Monday, November 07, 2005

Standing At The Top Of The World

It has been so long since I've been to a show that I've enjoyed for something other than the sheer experience of it. I saw the gypsies, and they were loud and colorful and brightly took up the field of my vision. I saw the jazz show, and it was that well-worn experience of a room of people bobbing their heads real cool like. Both good, both notable events that I am glad I attended. But I felt no need to stay for either. I could have been for thrity minutes and still left happy. Once I saw the glint of instruments and the way the lights reflected off of manic bassists and madly grinning drummers, I was good.

What's nice, though, what entirely made my evening and then some, was getting to see an artist I love but had forgotten about, and thus an artist whose every song brought waves of fond recognition and an intense desire for an encore. A couple years back, getting into Damien Jurado sort of made the soundtrack to my summer. A couple of the boys I was close to were deeply passionate about the man, so there was no shortage of discs pushed into my waiting hands and from there into the cd burner, and from there into the car stereo. I really liked those songs. And I knew a lot of them, putting them on mix cds and then empathizing furiously with a few others. His voice has this real pleasant timbre, where it's easy to sing along to, and it's earnest and sometimes he raises it just a little and so it's like he really means it, you know? His songs are so well put together I could just die in little author-worshipping puddles all over the living room floor. His record label (Secretly Canadian) does describe him as Raymond Carveresque (oh he of the sparsely gorgeous middle class short stories), but for the life of me I am almost certain that I had already figured that out all by myself and was describing him as such before I even read their blurb. Take with grains of salt.

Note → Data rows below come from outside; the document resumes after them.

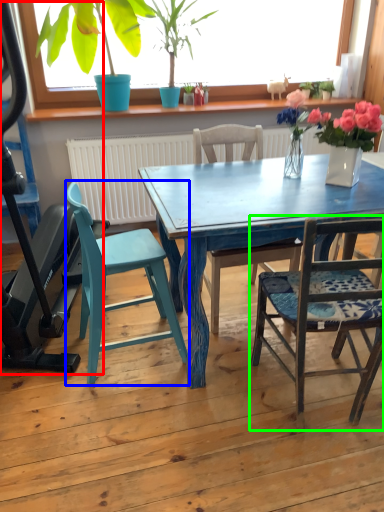
Question: Considering the real-world distances, which object is closest to baby carriage (highlighted by a red box)? chair (highlighted by a blue box) or chair (highlighted by a green box).

Choices:
 (A) chair
 (B) chair

Answer: (A)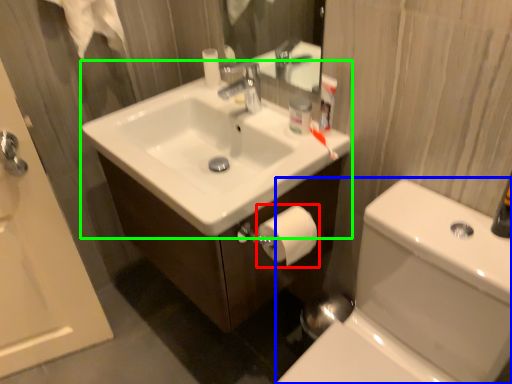
Question: Which object is the farthest from toilet paper (highlighted by a red box)? Choose among these: toilet bowl (highlighted by a blue box) or sink (highlighted by a green box).

Choices:
 (A) toilet bowl
 (B) sink

Answer: (A)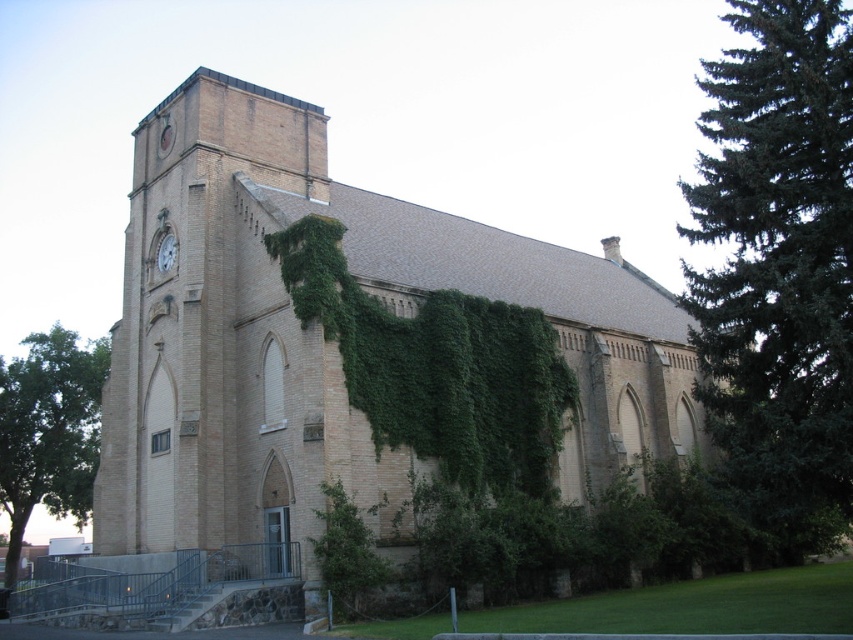
Is brown brick church at center positioned behind green leafy tree at lower left?

No.

Is point (468, 250) positioned in front of point (70, 344)?

That is True.

Image resolution: width=853 pixels, height=640 pixels. What do you see at coordinates (322, 333) in the screenshot?
I see `brown brick church at center` at bounding box center [322, 333].

You are a GUI agent. You are given a task and a screenshot of the screen. Output one action in this format:
    pyautogui.click(x=<x>, y=<y>)
    Task: Click on the brown brick church at center
    
    Given the screenshot: What is the action you would take?
    [322, 333]

Does green needle-like at right appear on the right side of green leafy tree at lower left?

Yes, green needle-like at right is to the right of green leafy tree at lower left.

Find the location of `green needle-like at right`. green needle-like at right is located at coordinates (778, 257).

Find the location of a particular element. This screenshot has height=640, width=853. green needle-like at right is located at coordinates (778, 257).

Is brown brick church at center positioned behind green needle-like at right?

Yes, it is.

Who is more forward, (x=665, y=304) or (x=746, y=232)?

Point (x=746, y=232) is more forward.

This screenshot has height=640, width=853. I want to click on brown brick church at center, so click(x=322, y=333).

Locate an element on the screen. brown brick church at center is located at coordinates (322, 333).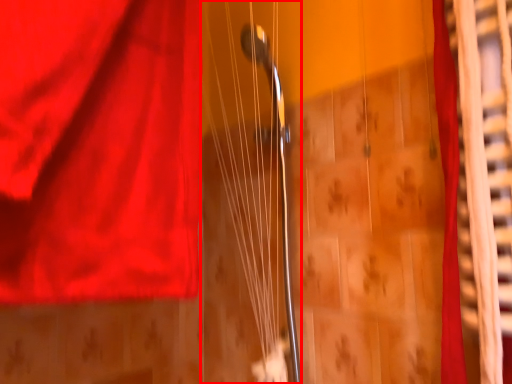
Question: From the image's perspective, where is string (annotated by the red box) located in relation to curtain in the image?

Choices:
 (A) below
 (B) above

Answer: (A)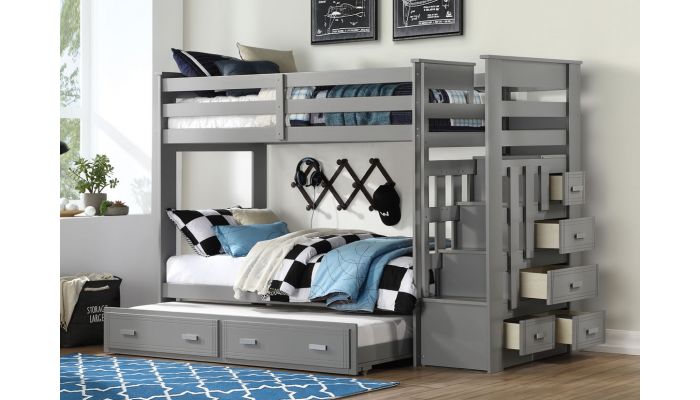
Locate an element on the screen. Image resolution: width=700 pixels, height=400 pixels. picture is located at coordinates (337, 18).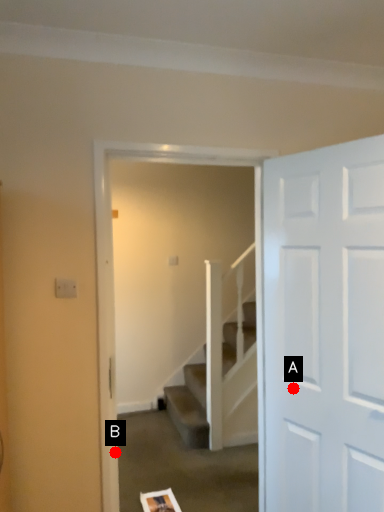
Question: Two points are circled on the image, labeled by A and B beside each circle. Which point is further to the camera?

Choices:
 (A) A is further
 (B) B is further

Answer: (A)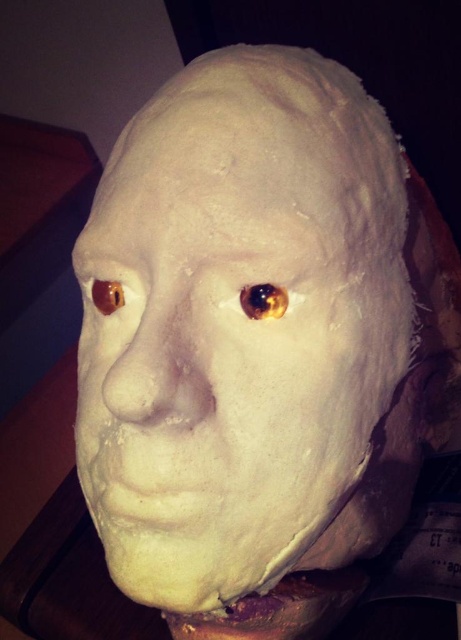
Question: Is matte white nose at center positioned before shiny amber eye at center?

Choices:
 (A) no
 (B) yes

Answer: (B)

Question: Which point appears closest to the camera in this image?

Choices:
 (A) (254, 301)
 (B) (139, 420)

Answer: (B)

Question: Which object appears farthest from the camera in this image?

Choices:
 (A) matte white nose at center
 (B) shiny amber eye at center

Answer: (B)

Question: Does matte white nose at center appear under translucent amber eye at upper left?

Choices:
 (A) yes
 (B) no

Answer: (A)

Question: Is matte white nose at center above shiny amber eye at center?

Choices:
 (A) yes
 (B) no

Answer: (B)

Question: Which object is positioned farthest from the matte white nose at center?

Choices:
 (A) translucent amber eye at upper left
 (B) shiny amber eye at center

Answer: (A)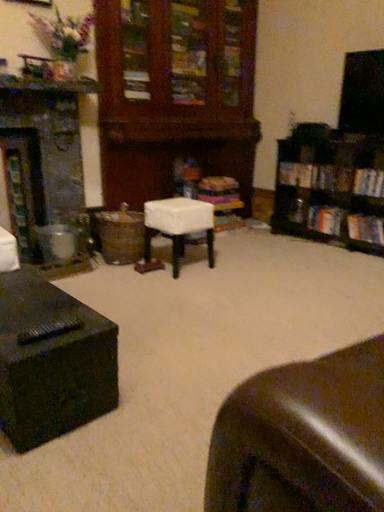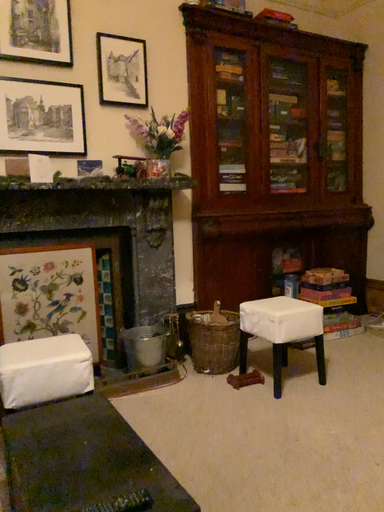
Question: Which way did the camera rotate in the video?

Choices:
 (A) rotated left
 (B) rotated right

Answer: (A)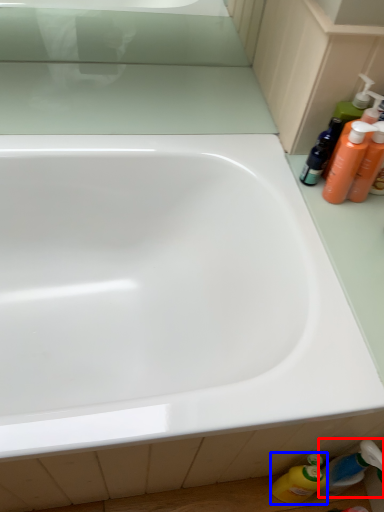
Question: Which object appears farthest to the camera in this image, toiletry (highlighted by a red box) or cleaning product (highlighted by a blue box)?

Choices:
 (A) toiletry
 (B) cleaning product

Answer: (B)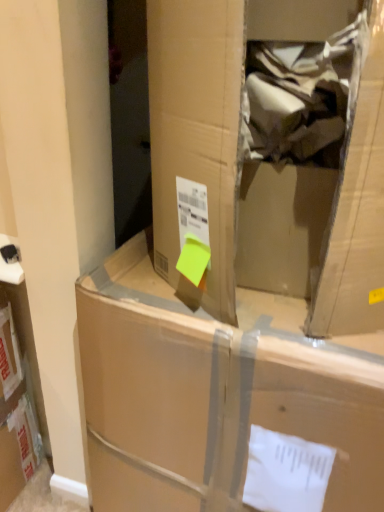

So I had seen him a couple of times (at least) already. Once before I was twenty-one, sneaking into the Blackbird with Patches and standing only slightly thralled, slightly worried but exhilarated to be in the smoky venue (you should all know by now, most venues are smoky for me). We had talked to Damien beforehand, Patches asking him to play a song, me shaking his hand. How it pretty much went in those days, me tag tag tagging behind my friend's more perversely gregarious nature. The other time I saw him was at Berbatis, the same venue as last night, and he was just him on a chair with a guitar. Patches has a tendency to turn on his most favored artists after he sees them live and they let him down by being just constructs of flesh and bone and mortality, but I live by breathing in and out the presence of the bands I love. I remember that the show was quiet, and the songs were close to what they are on the album, if not considerably slower. I remember being pretty glad when he added a little beat by rapping his knuckles against the body of the guitar. In other words, not what one would paint as impressive. Just a good little show with a guy I like to listen to.

Which is why last night was only like the best thing ever, a salve of goodness that reminded me about all the things I really do love about my favorite bands and about filing in to dark places, getting my hand stamped, and standing in one place for hours at a time . Damien was mustering a full band behind him, the guys from Delorean backing on drums and stuff, which meant these songs from "I Break Chairs" totally got played, and as much as I was loving the sweetness of the milder songs and we were all lines crosslegged on the floor in front, I had to get up for those songs, because the snares and beats were constant and good, and Mr.Jurado was doing what a good live artist does, and letting himself go above and beyond the constraints of the record they produced, stepping back from the mike and strumming furiously, or yelping out his lyrics louder and faster. I eat that sort of thing up, man. I was so happy. Every song just about was one I knew and liked deeply but had totally skipped my mind, and so every time they'd start in on an intro it was like a present wrapped in goodness, to me, from them.

And then I coerced the Voodoo guy out of a doughnut, even tho' they were closed and baking for the next day. Good man! Because the smell of sweet fried dough was wafting through the crowd, and we kept tapping each other and making little signs that were like, hey, we thought they were closed, but don't you smell the doughnuts too?